EXERCISE DESCRIPTION → Pull out each line of the records holding the string "would".

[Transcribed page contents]
--
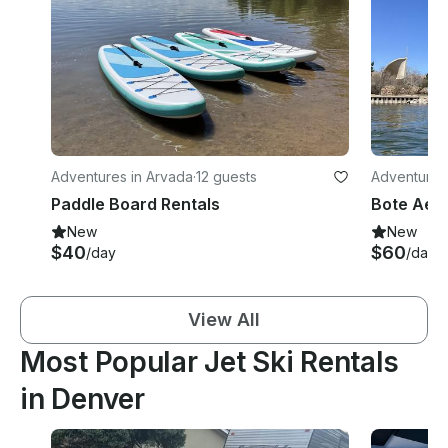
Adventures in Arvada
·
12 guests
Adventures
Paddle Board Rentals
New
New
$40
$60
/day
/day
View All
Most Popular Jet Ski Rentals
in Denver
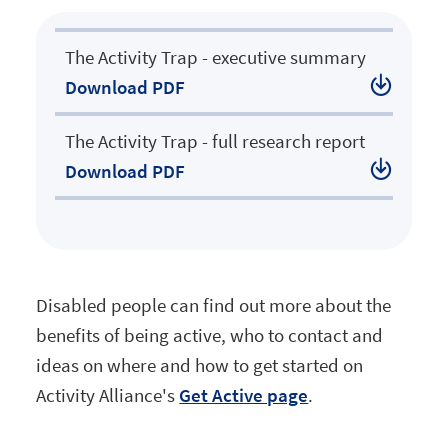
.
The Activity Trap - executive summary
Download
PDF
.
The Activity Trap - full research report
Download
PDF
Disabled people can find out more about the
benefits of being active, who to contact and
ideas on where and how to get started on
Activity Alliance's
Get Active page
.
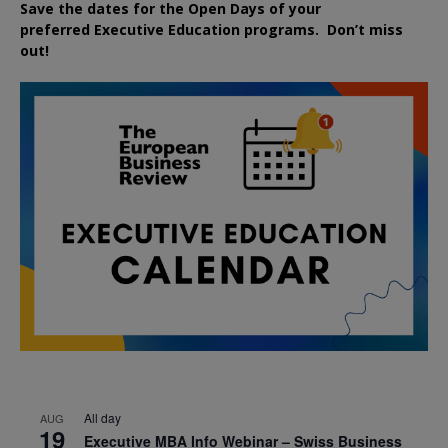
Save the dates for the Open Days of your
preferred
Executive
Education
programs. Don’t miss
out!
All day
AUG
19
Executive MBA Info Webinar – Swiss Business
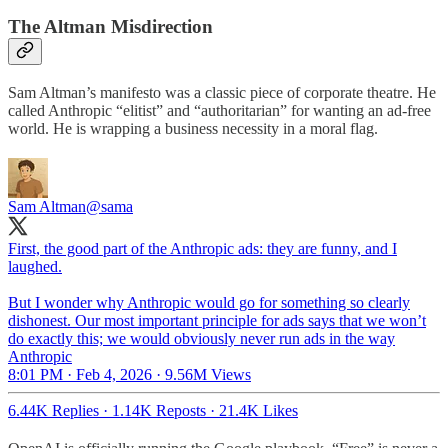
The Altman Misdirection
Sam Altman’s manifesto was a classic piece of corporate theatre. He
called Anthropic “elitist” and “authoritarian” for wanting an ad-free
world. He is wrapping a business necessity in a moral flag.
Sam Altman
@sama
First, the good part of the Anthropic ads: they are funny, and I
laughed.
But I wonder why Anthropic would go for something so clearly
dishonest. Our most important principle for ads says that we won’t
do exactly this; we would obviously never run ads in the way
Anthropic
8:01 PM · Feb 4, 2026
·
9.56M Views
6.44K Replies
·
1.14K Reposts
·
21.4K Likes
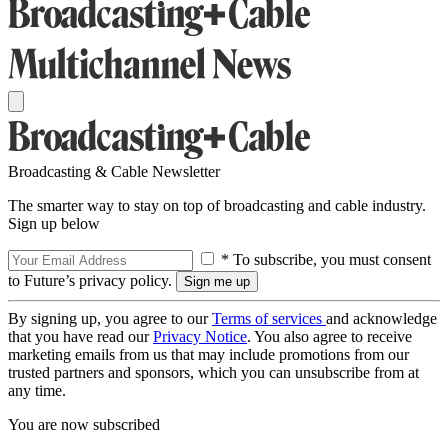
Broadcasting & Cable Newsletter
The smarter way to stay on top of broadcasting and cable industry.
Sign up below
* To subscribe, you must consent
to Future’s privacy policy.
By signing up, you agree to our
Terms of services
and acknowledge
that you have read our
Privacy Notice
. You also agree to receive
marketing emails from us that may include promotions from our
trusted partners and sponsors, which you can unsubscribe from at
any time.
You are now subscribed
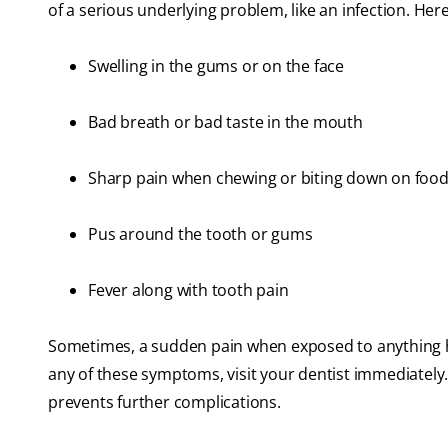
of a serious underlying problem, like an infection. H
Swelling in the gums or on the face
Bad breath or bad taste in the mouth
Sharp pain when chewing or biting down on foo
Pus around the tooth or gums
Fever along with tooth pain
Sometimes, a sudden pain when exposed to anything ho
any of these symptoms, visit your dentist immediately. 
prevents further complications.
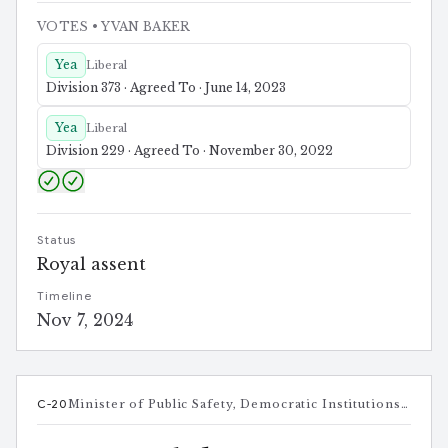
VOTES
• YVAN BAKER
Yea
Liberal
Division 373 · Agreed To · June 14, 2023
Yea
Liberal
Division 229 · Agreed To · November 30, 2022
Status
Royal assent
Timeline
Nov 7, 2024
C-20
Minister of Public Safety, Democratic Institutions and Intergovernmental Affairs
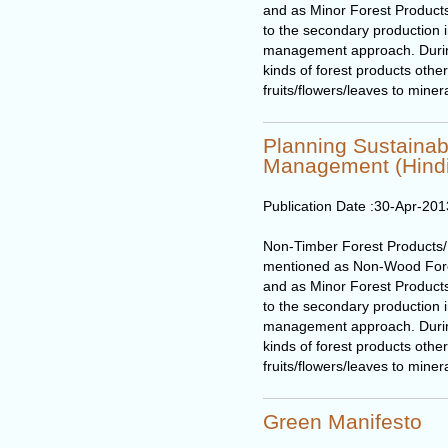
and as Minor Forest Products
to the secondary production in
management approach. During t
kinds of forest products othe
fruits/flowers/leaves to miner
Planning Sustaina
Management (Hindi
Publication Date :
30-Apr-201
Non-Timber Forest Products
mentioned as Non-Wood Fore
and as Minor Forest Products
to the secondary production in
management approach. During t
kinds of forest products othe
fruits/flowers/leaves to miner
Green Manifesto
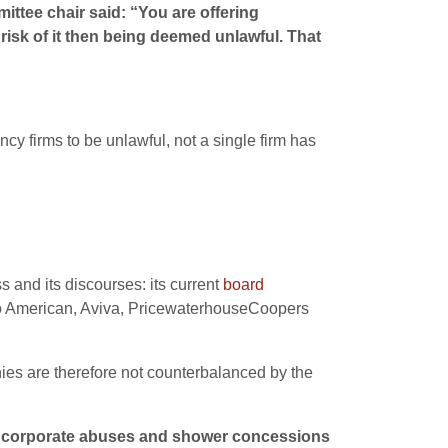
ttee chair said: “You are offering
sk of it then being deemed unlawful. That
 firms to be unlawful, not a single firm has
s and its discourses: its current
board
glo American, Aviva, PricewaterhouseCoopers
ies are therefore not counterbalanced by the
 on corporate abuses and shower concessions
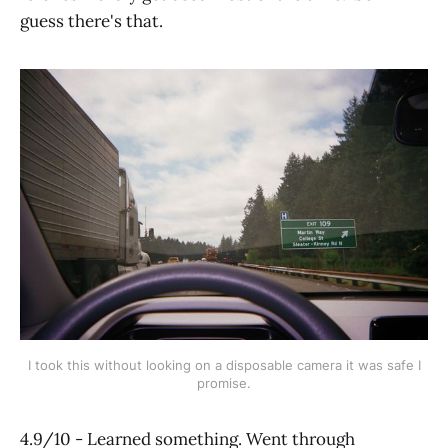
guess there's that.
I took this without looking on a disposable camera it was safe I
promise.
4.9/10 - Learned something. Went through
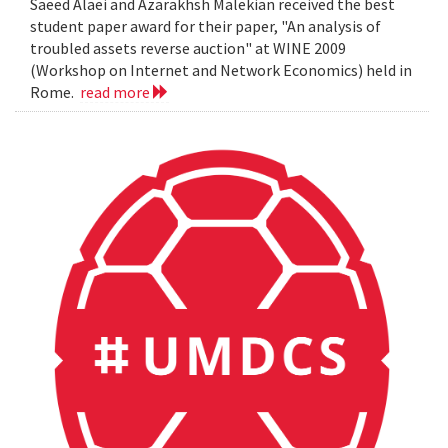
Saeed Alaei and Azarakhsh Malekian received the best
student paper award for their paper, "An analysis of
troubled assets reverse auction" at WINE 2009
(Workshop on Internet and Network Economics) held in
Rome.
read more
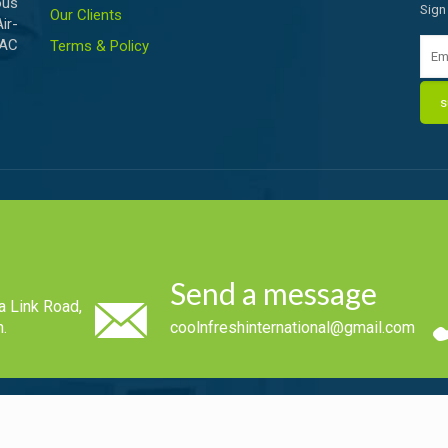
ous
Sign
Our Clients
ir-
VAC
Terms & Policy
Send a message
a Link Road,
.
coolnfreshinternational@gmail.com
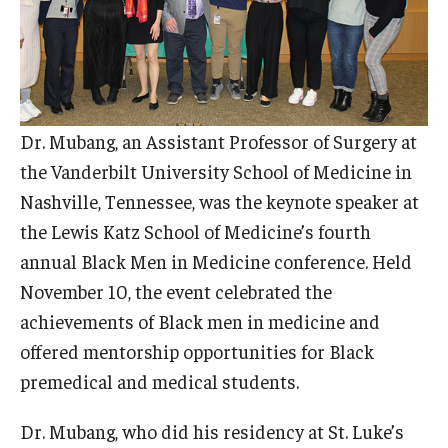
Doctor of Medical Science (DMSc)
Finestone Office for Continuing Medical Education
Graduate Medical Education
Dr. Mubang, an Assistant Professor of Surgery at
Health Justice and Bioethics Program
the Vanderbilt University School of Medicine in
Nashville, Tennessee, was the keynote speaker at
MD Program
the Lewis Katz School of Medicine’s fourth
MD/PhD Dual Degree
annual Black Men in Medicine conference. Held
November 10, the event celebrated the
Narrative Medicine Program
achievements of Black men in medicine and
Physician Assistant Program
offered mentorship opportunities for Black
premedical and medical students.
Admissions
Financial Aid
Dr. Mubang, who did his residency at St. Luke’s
--
FINAL ANSWER →
But I wonder why Anthropic would go for something so clearly
do exactly this; we would obviously never run ads in the way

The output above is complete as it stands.